▶ Problem requirements: Report the count of lines containing the word "Operand" in these records, with no other text.

▶ Records:
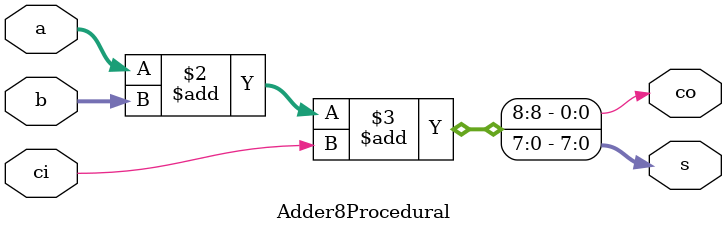
<source format=v>

module Adder8Procedural(
	input      [7:0] a,  // Operand A
	input      [7:0] b,  // Operand B
	input            ci, // Carry-In
	output reg [7:0] s,  // Sum
	output reg       co  // Carry-Out
);

	// Declare any internal regs you want to use here.
	// For this module, do not use wires.

	// Write your code here. Use the always @( * ) block
	// to create combinational logic. Also,
	// use the addition (+) operator to make your code shorter.

	always @( * ) begin
		// Combinational Logic Here

		// Use concatenation to set co as the highest-order bit from the sum
		{co, s} = a + b + ci;

	end

endmodule

</source>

▶ Solution to the exercise: 2